— Texte à lire —
Niels Arestrup (1949-2024) est mort hier, 1er décembre 2024.
Tous les médias ont largement parlé de lui, et c’est justice, insistant, comme il se doit, sur les récompenses, 3 César (dans des seconds rôles) et 4 Molière.
Et évoquant uniquement les films qui l’ont fait connaître du grand public, alors qu’il allait déjà sur sa soixantaine.
* De battre mon cœur s’est arrêté de Jacques Audiard (2005).
* Un prophète de Jacques Audiard (2008).
Et le délicieux Quai d’Orsay de Bertrand Tavernier (2013), où il avait le beau rôle, sinon le premier rôle.
Niels Arestrup n’était pas une "star" et et il n’a jamais voulu en être une, on ne concevait pas un film à partir de lui, il n’était pas "bankable", comme on dit. Il n’était pas du tout ignoré, mais son importance dans le cinéma français était spéciale, hybride, ambiguë, il était un acteur de poids, parfois, on ne retenait que lui et son personnage, mais il n’était pas une vedette, pas un premier rôle. C’est un peu comme si sa mort l’avait promu dans les chaumières.
Longtemps, à chaque nouveau rôle, au cinéma comme au théâtre, et aussi à la télévision, on pouvait se dire qu’il était une découverte à soi. C’est ainsi qu’on a pu flasher sur lui, dès ses débuts. Par exemple, il fut un inoubliable Lopakhine, dans La Cerisaie de Anton Tchekhov, sous la direction de Peter Brook, au début des années 1980, riche marchand parvenu, et toujours moujik. Rétrospectivement, maintenant qu’on en sait plus sur ses origines familiales, on comprend où l’acteur avait pu puiser en lui tant de sincérité et de puissance.
Ses origines ne sont pas anecdotiques. Son père était danois, en 1943, il avait fui son pays envahi par les Allemands, il pensait s’embarquer pour les USA, mais il avait rencontré une Française. Ils s’installèrent en banlieue parisienne et, après la naissance de leur fils unique, devinrent une famille ouvrière comme les autres. Niels Arestrup, lui, mauvais élève, fit quelques belles rencontres, dont Samy Pavel (né en 1944) et Tania Balachova (1902-1973), et commença, à 24 ans, en 1973, une longue carrière de 91 films. Pendant 50 ans, il n’aura jamais cessé de tourner, et n’aura eu aucune éclipse, avec des apogées, et, la plupart du temps, des films solides.

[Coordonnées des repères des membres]
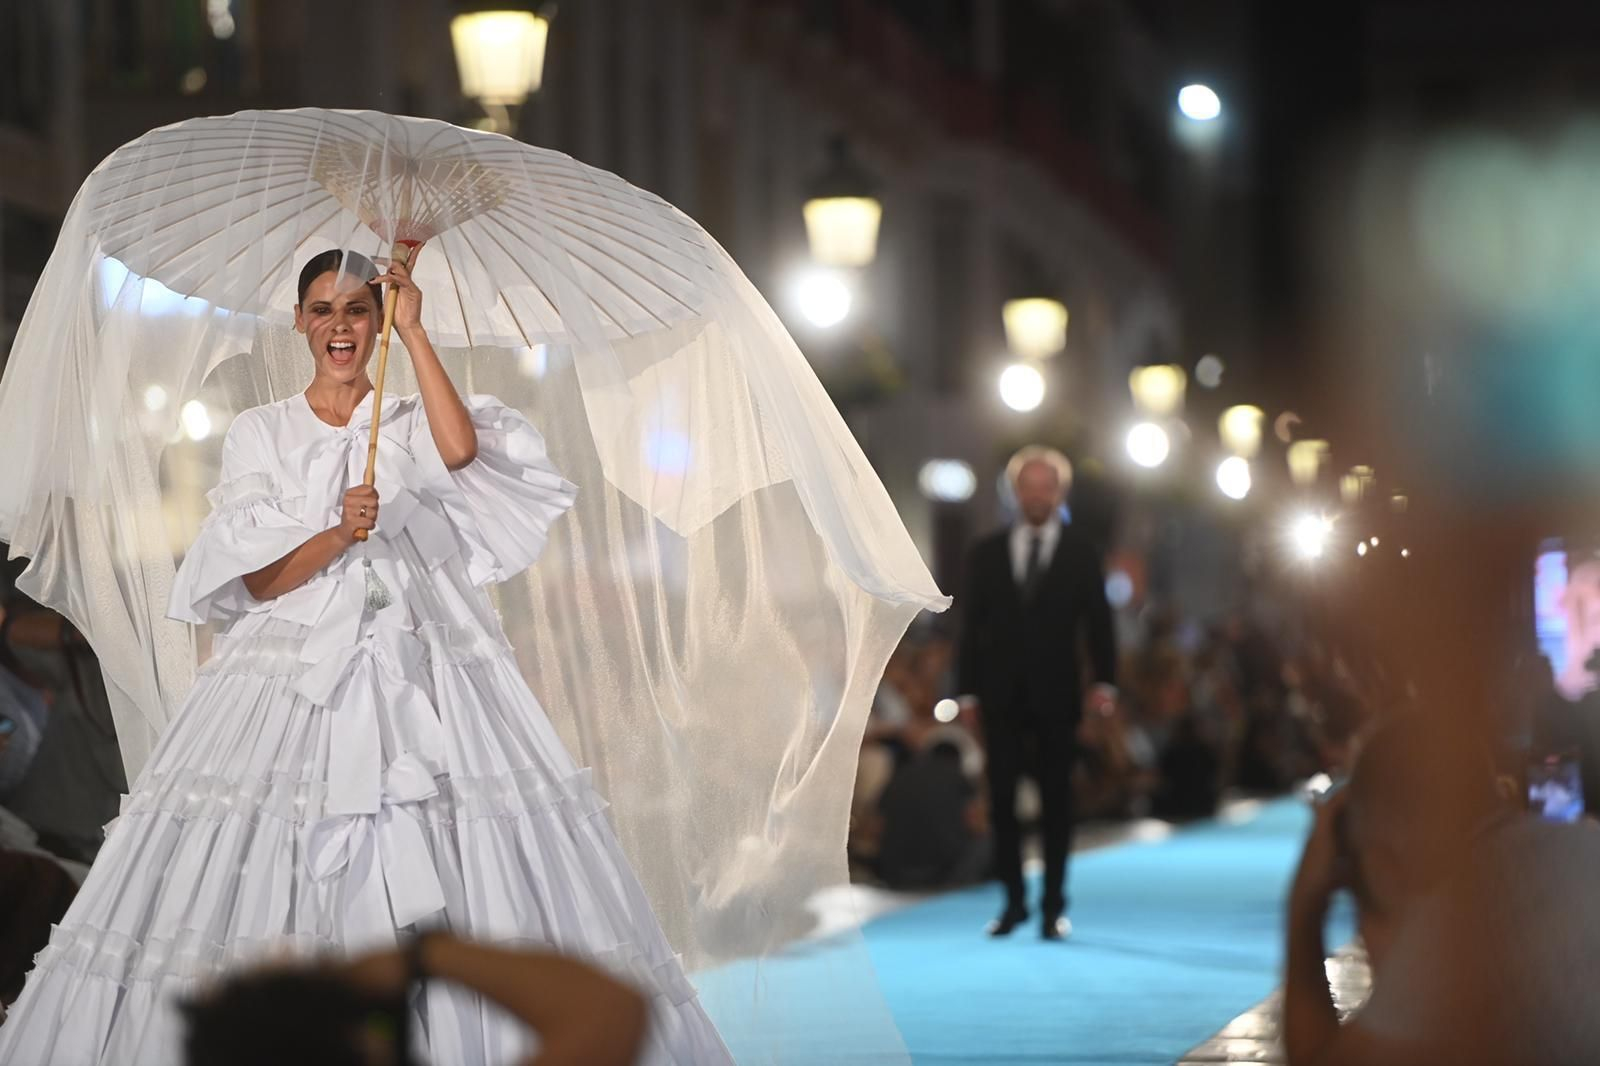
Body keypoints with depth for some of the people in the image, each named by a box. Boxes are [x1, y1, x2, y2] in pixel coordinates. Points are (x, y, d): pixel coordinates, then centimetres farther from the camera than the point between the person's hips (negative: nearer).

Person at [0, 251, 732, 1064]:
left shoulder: (410, 423, 13)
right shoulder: (260, 432, 11)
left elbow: (461, 448, -13)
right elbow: (258, 580, 2)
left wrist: (414, 333, -7)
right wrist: (338, 534, -15)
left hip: (421, 672, 0)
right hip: (294, 670, 0)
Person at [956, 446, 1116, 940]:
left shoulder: (1080, 555, 4)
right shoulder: (987, 553, 7)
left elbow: (1098, 623, 0)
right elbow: (973, 625, 6)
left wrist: (1105, 680, -13)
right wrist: (968, 689, -1)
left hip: (1055, 696, -1)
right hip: (1002, 695, 1)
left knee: (1056, 801, 2)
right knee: (1001, 798, 0)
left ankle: (1054, 905, 6)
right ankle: (1014, 900, 10)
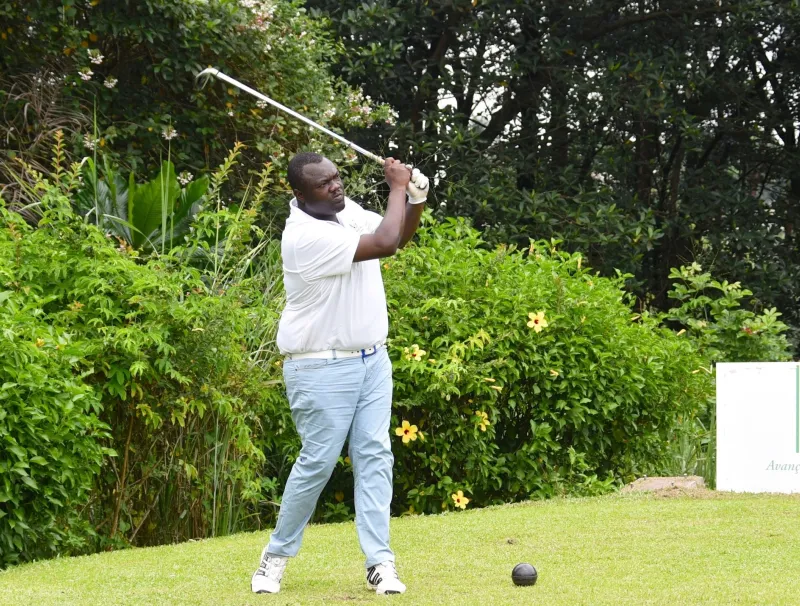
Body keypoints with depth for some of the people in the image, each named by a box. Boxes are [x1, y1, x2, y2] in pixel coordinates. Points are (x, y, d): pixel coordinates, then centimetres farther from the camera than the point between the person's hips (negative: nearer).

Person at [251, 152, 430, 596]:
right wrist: (398, 186, -17)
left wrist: (415, 199, -5)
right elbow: (384, 245, -30)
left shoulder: (345, 210, 2)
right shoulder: (306, 236, -25)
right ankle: (276, 555, 14)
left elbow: (399, 237, 15)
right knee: (318, 461, -3)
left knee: (375, 456, 0)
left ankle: (379, 563, -2)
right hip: (322, 370, -7)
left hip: (372, 359, 7)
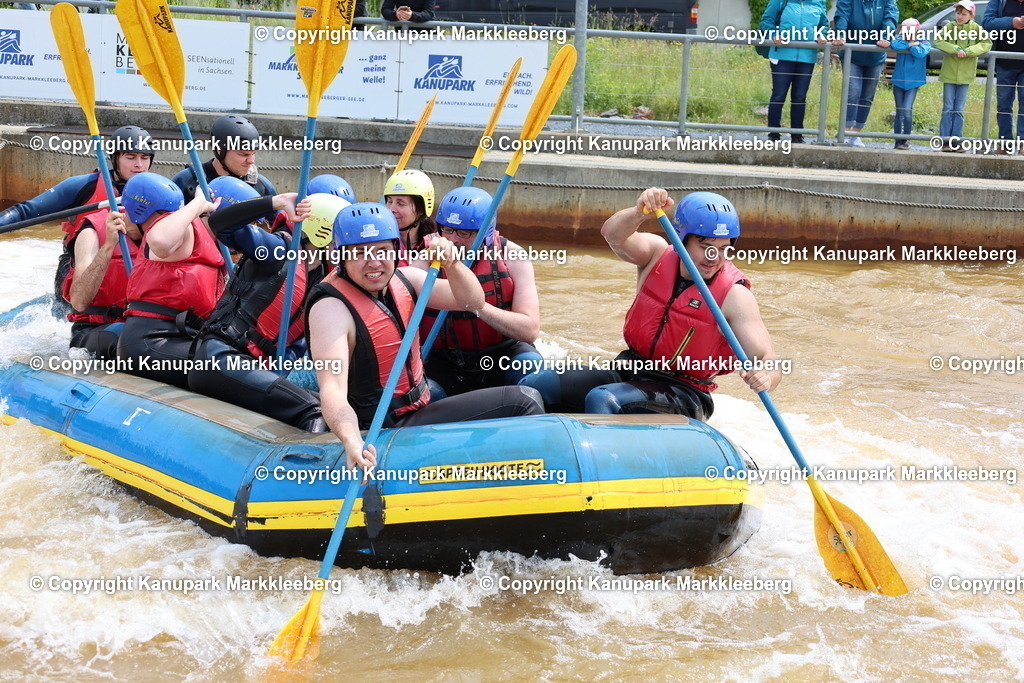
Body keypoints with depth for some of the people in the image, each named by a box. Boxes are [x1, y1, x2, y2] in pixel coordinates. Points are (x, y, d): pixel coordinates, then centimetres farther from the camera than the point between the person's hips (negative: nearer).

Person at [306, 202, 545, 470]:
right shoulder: (331, 307, -22)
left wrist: (451, 263, -24)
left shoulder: (403, 278, 2)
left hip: (421, 409, 8)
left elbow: (471, 302, -2)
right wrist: (352, 442, -55)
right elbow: (332, 389, -35)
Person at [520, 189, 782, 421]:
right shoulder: (658, 255, -2)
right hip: (628, 372, 5)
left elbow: (770, 363, -19)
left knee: (603, 400, -33)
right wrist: (640, 212, -45)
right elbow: (614, 235, -23)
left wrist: (764, 376, -44)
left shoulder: (733, 294, -13)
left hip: (681, 394, -5)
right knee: (534, 386, -10)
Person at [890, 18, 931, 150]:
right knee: (899, 112, 6)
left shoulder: (924, 43, -3)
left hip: (913, 83, -2)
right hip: (898, 81, 3)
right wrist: (910, 44, -18)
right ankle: (898, 141, 14)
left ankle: (906, 140, 1)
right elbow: (895, 45, -22)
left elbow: (920, 52, -25)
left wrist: (911, 45, -11)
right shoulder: (900, 40, 2)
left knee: (907, 111, -15)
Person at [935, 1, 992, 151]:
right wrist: (955, 50, -22)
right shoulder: (950, 27, -3)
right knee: (948, 108, 1)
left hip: (965, 76, 0)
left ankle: (956, 142, 9)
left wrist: (968, 51, -21)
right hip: (949, 74, 0)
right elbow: (938, 40, -10)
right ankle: (945, 141, 4)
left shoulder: (976, 29, -2)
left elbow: (987, 43, -8)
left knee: (959, 110, 5)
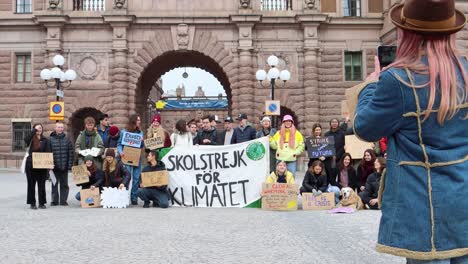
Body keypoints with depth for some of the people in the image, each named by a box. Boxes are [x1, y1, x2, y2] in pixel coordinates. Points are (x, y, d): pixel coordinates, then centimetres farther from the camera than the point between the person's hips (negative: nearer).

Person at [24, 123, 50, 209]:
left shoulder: (45, 140, 6)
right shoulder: (31, 140, 2)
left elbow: (48, 152, 4)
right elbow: (26, 140, -23)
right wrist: (35, 130, -19)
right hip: (31, 164, -1)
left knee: (41, 184, 4)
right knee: (31, 184, 5)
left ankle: (42, 203, 11)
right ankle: (32, 203, 12)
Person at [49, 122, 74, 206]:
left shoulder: (67, 139, 4)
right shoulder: (51, 139, 0)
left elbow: (71, 153, 2)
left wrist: (70, 164, -4)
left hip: (64, 166, 1)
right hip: (54, 166, -1)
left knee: (64, 184, 7)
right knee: (54, 184, 7)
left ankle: (63, 200, 15)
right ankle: (54, 200, 15)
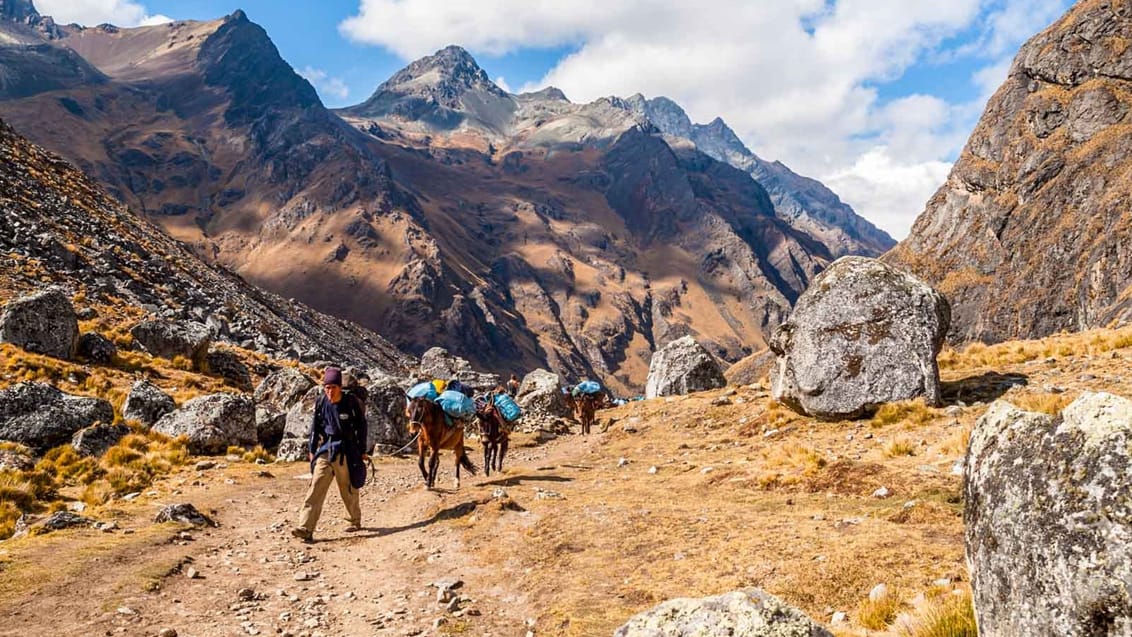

— Consignes —
1/ Répondez brièvement à ces questions sur le texte consacré à Niels Arestrup :
(a) Combien de César l'acteur a-t-il reçus ?
(b) De quelle nationalité était son père ?
(c) À quel âge a-t-il commencé sa carrière ?
2/ Rédigez la suite du texte sur Niels Arestrup, en partant de sa dernière phrase.
La liste constitue un matériau indépendant du texte sur Niels Arestrup.

— Réponses dans l'ordre —
1/
(a) Trois César, dans des seconds rôles.
(b) Danoise.
(c) À 24 ans, en 1973.

2/
Cette carrière a été essentiellement française, la France aura été la destination finale de sa famille. Les USA ne furent pas pour lui, pas plus que pour son père, à part un tout petit rôle dans un film au succès d’estime de Steven Spielberg, War Horse (2011), ou de loin, avec Julian Schnabel, deux films, Le Scaphandre et le Papillon (2007) et At Eternity’s Gate (2018).
De temps en temps, il eut aussi des opportunités européennes, la Suisse avec Francis Reusser, en 1976 et 1981, l’Italie avec Marco Ferreri en 1984, la Hongrie avec István Szabó (1991) l’Allemagne avec Volker Schlöndorff en 2014 et 2017. Mais dans l’ensemble, professionnellement, il ne voyagea pas.
Et puis il y a eu le théâtre entre 1973 et 2021, et presque chaque année une création, avec les grands de la Décentralisation, particulièrement Roger Planchon (1931-2009), Peter Brook (1925-2022), Gabriel Garran (1929-2022), Maurice Bénichou (1943-2019), Andréas Voutsinas (1932-2010), Philippe Adrien (1939-2021)...
Il disait : "Le cinéma n’a jamais eu le caractère de gravité du théâtre. Sur scène, on est lâché pendant une heure et demie au minimum. Tout peut arriver, du trou de mémoire à la crise cardiaque. Le théâtre est plus martyrisant pour le comédien".
Il disait aussi : "Tourner un film est plus ludique que le théâtre. On part un mois ou deux avec plein de gens, on boit, on est ailleurs, on déconne..."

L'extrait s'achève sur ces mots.